9. Peugh v. United States, 133 S.Ct. 2072, 2078 (2013).
10. U.S.S.G. § 2L1.2.
11. U.S.S.G. § 2L1.2 Application Note 3(A) (2015).
12. United States v. Venzor-Granillo, 668 F.3d 1224, 1227 (10th Cir. 2012).
13. Id. (citing Taylor v. United States, 495 U.S. 575, 600-02 (1990)); Mathis v. United States, 136 S.Ct. 2243, 2248 (2016).
14. United States v. Navarro, 536 F. App'x 823, 825 (10th Cir. 2013) (citing United States v. Hernandez-Rodriguez, 388 F.3d 779, 782 (10th Cir. 2004)).
15. Id. (citing Hernandez-Rodriguez, 388 F.3d at 782-83).

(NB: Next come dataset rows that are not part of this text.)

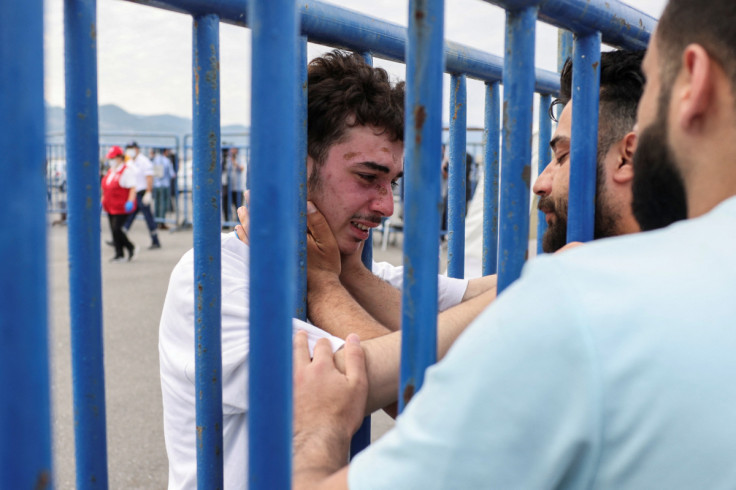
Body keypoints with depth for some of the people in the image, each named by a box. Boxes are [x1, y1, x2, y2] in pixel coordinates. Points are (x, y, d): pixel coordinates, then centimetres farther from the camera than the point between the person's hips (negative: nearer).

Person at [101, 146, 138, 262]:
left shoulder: (127, 171, -10)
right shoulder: (110, 171, 16)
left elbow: (132, 188, -16)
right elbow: (105, 189, 23)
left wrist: (130, 202, -27)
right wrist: (102, 201, 18)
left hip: (121, 207, -8)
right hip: (110, 207, 8)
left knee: (116, 228, -13)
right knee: (114, 230, 7)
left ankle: (131, 248, 7)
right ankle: (119, 255, 14)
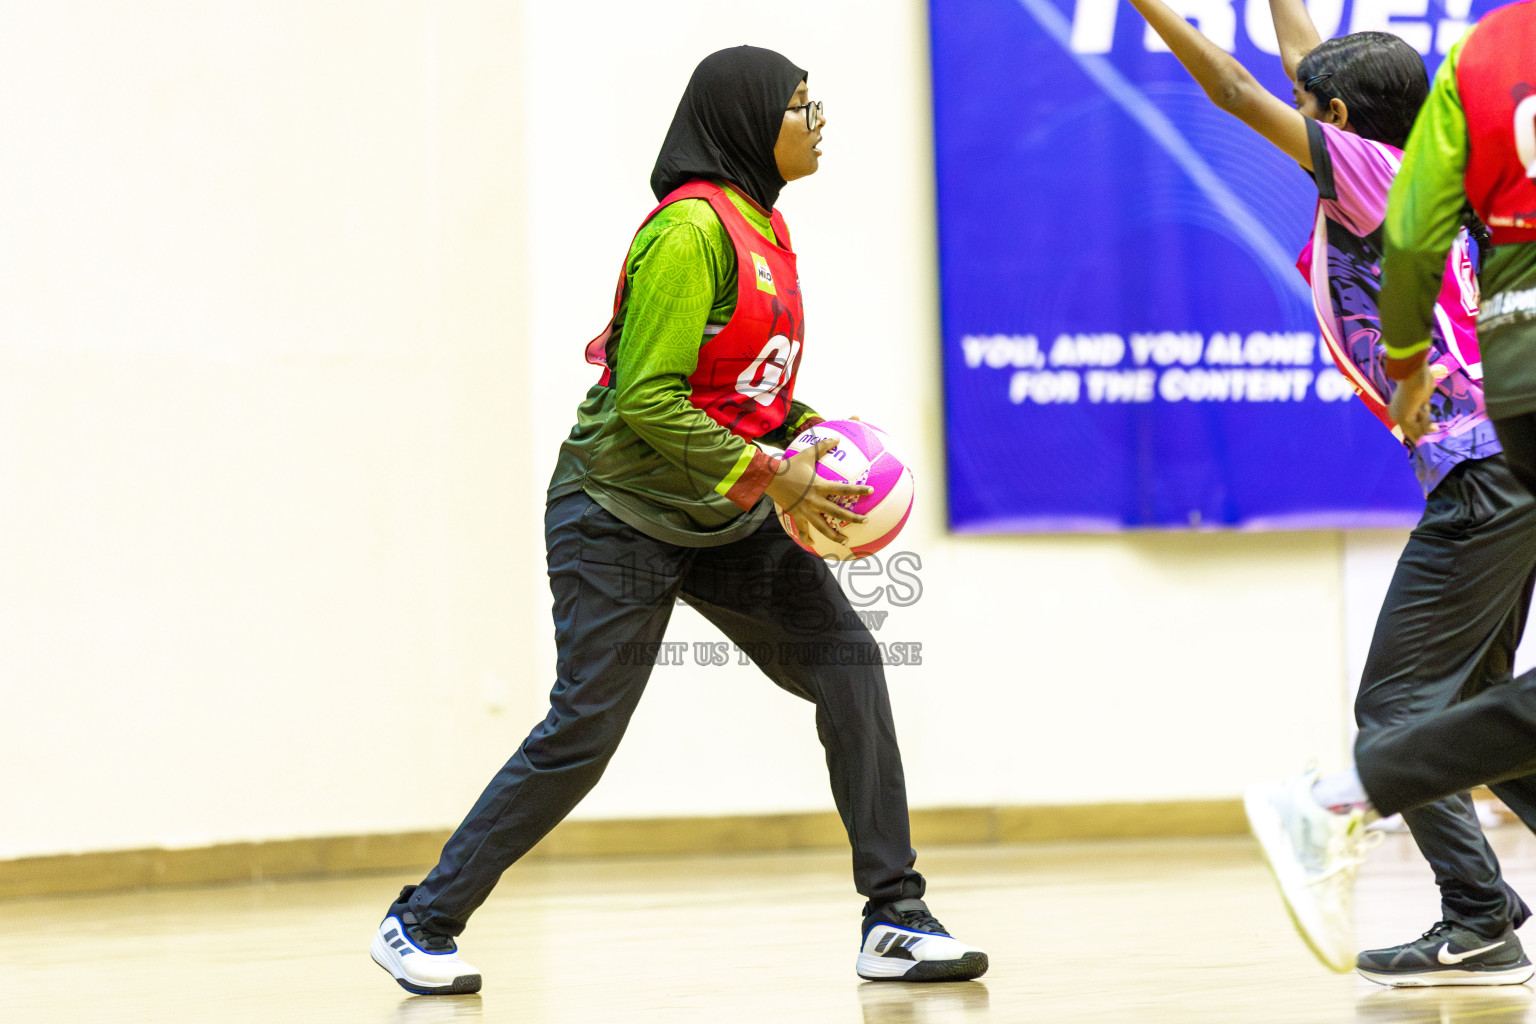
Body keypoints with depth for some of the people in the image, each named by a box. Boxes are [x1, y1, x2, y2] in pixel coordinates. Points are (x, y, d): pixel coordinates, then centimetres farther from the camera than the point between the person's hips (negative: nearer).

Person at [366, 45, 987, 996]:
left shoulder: (765, 226, 8)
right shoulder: (691, 231, -20)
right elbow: (648, 398, -23)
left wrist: (803, 432, 2)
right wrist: (768, 474, -24)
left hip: (728, 516, 8)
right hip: (623, 514, -8)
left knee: (845, 657, -6)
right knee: (584, 729, -7)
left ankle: (895, 921, -3)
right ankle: (422, 923, 9)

16. Venzor-Granillo, 668 F.3d at 1231; cf. Descamps v. United States, 133 S.Ct. 2276, 2283, 186 (2013) (holding that the modified categorical approach does not apply to statutes "that contain a single, indivisible set of elements sweeping more broadly than the corresponding generic offense.").

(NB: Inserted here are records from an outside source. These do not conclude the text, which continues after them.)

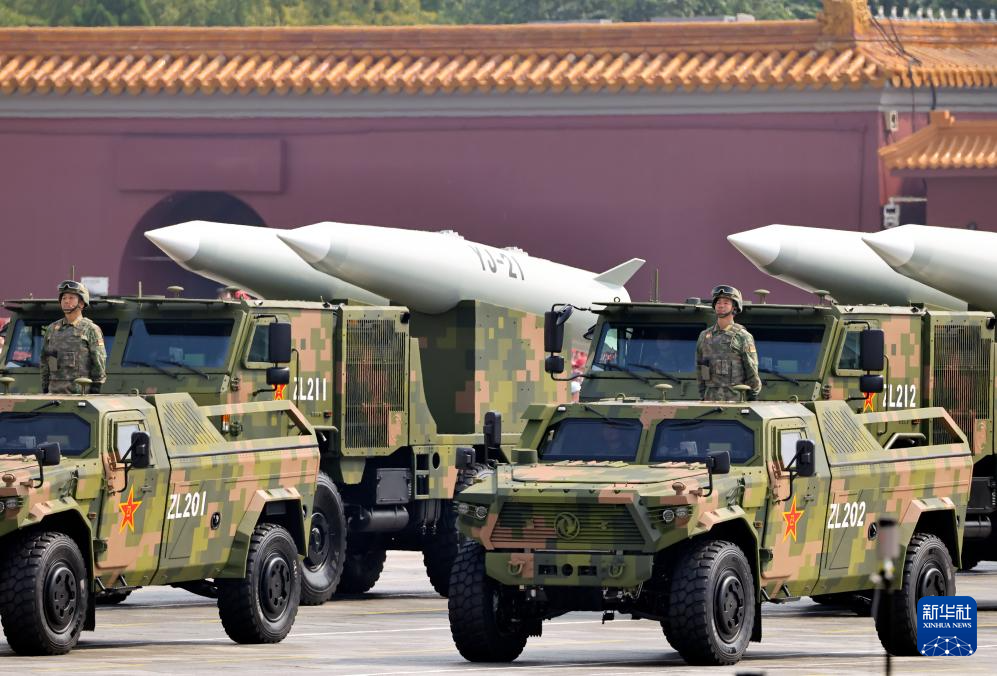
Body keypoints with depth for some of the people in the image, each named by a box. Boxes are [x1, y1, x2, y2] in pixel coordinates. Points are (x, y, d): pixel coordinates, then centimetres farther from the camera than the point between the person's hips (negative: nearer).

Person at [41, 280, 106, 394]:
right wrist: (45, 391, 12)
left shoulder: (91, 330, 0)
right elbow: (45, 363, 19)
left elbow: (100, 364, -4)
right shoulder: (52, 329, 15)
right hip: (55, 391, 5)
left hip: (81, 390, -4)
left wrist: (94, 393, -11)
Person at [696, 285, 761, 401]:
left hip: (736, 398, -4)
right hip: (711, 399, 4)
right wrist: (702, 397, 14)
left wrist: (752, 403, -3)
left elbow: (752, 373, -1)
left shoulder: (743, 337, -2)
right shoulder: (704, 336, 13)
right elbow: (700, 371, 18)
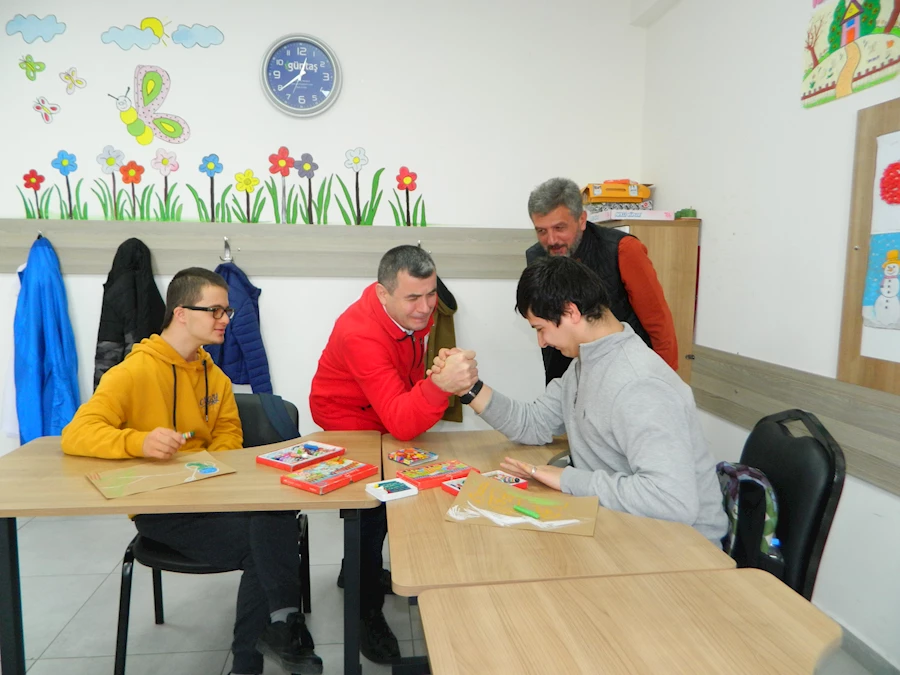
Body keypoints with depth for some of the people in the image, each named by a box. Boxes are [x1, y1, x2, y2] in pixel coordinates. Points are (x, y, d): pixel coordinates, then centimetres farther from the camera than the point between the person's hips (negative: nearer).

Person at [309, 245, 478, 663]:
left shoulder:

17. Id. (citing United States v. Martinez-Hernandez, 422 F.3d 1084, 1086 (10th Cir. 2005)).
18. Gov't Ex. 2.
19. Venzor-Granillo, 668 F.3d at 1231.
20. Gov't Ex. 2 (stating in the Information that Defendant "did unlawfully, knowingly and without authority enter into an automobile . . . with the intent to commit a theft therein.").

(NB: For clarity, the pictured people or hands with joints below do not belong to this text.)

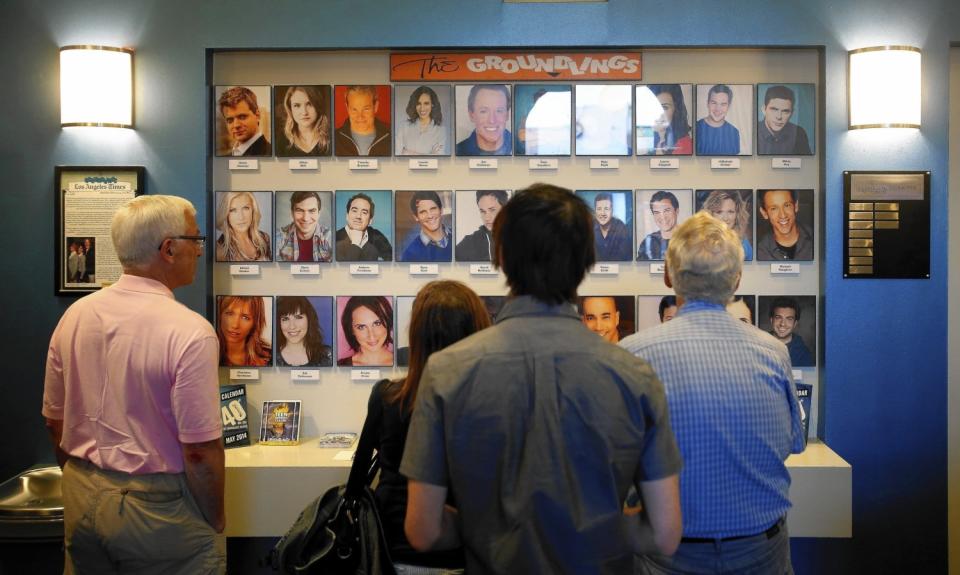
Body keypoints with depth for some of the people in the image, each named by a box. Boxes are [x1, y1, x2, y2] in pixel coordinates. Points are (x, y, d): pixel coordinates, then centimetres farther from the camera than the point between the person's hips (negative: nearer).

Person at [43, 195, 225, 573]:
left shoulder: (74, 316, -2)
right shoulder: (189, 331, -21)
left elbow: (54, 422, 8)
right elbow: (200, 450, -21)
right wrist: (216, 521, -6)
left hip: (82, 502, 6)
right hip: (159, 508, -6)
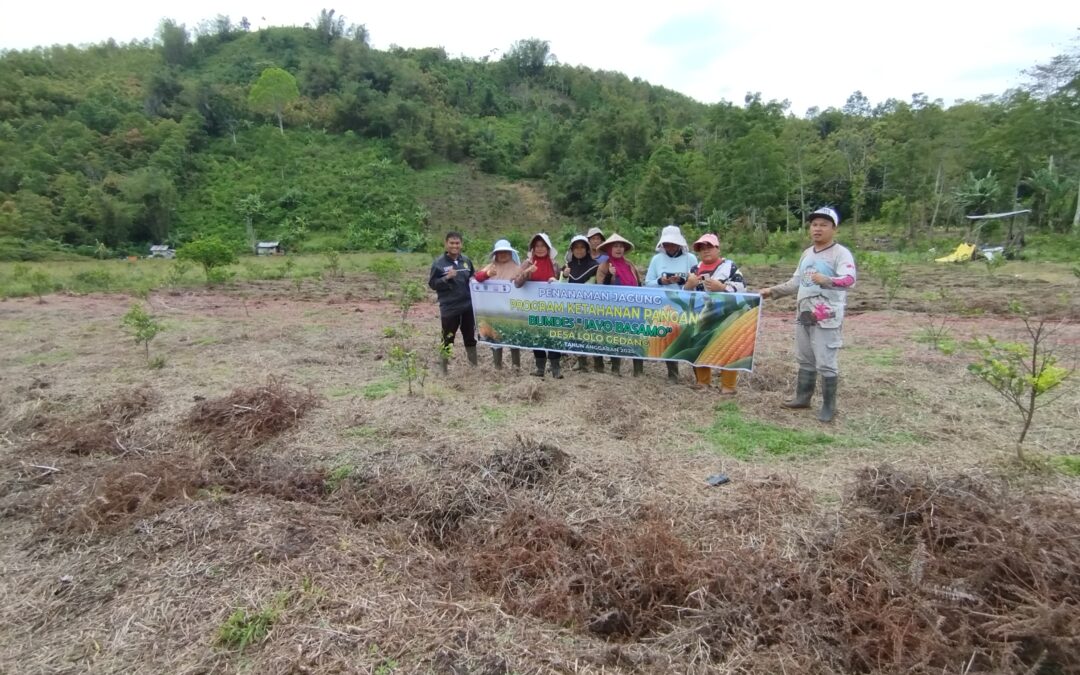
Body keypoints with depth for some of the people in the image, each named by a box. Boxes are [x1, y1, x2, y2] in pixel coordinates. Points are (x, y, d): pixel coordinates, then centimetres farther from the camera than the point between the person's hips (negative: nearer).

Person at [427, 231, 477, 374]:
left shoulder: (466, 260, 6)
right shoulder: (439, 263, -8)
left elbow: (473, 277, 20)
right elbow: (432, 284, -8)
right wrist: (446, 278, -22)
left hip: (468, 305, 5)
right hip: (449, 308, -4)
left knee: (470, 336, 16)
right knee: (447, 338, 4)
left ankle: (474, 364, 30)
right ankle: (443, 368, 16)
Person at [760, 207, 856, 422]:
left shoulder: (841, 253, -10)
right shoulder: (807, 253, 14)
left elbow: (849, 280, -26)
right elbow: (796, 282, 22)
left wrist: (826, 280, -44)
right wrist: (772, 291, 14)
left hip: (826, 318, -8)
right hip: (804, 315, 8)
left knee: (826, 363, -3)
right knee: (805, 359, 16)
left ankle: (829, 406, 9)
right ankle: (803, 397, 29)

21. 495 U.S. 575, 599 (1990).
22. Venzor-Granillo, 668 F.3d at 1232.
23. Id.
24. Id.
25. Id.
26. 136 S.Ct. 2243, 2254 (2016).
27. Sentencing Transcr. at 6:22-24.
28. Mathis, 136 S. Ct. at 2257.
29. Defendant made argument under State v. Cook, 191 P.3d 294 that the language "entering into or remaining within" in K.S.A. § 21-3715 are not divisible and are factual means of committing the crime. Defendant is correct that "entering into" and "remaining within" refer to legally distinct factual situations. State v. Frierson, 319 P.3d 515, 522 (Kan. 2014). Under Mathis, alternative means, or "various factual ways of committing some component of the offense," do not make a statute divisible and the categorical approach must be applied. Mathis, 136 S. Ct. at 2253. This does not, however, stop the Court from finding the statute is divisible based on other language in K.S.A. § 21-3715(c). As discussed above, the modified categorical approach was appropriate to determine whether Defendant intended to "commit a felony, theft or sexual battery therein." K.S.A. § 21-3715(c). Given Defendant's intent to commit theft, theft within the meaning of the statute must be compared to the generic definition of theft, not the generic definition of burglary.
30. No. 13-10130-JTM, 2017 WL 25388, at *2 (D. Kan. Jan. 3, 2017).
31. Mathis, 136 S. Ct. at 2250 (using the generic definition of burglary from Taylor).
32. State v. Hargrove, 293 P.3d 787, 794 (Kan. 2013) (holding a burglary instruction to be erroneous where it failed to include for the jury's consideration the elements of theft) (citations omitted).
33. State v. Potts, 374 P.3d 639, 647 (Kan. 2016) (citing K.S.A. § 21-5801(a)(1) when defining theft in the context of the 2012 aggravated burglary statute).
34. Venzor-Granillo, 668 F.3d at 1232 (citing United States v. Vasquez-Flores, 265 F.3d 1122, 1125 (10th Cir. 2001)).
35. Id. (citing United States v. Cornelio-Pena, 435 F.3d 1279, 1286 (10th Cir. 2006)).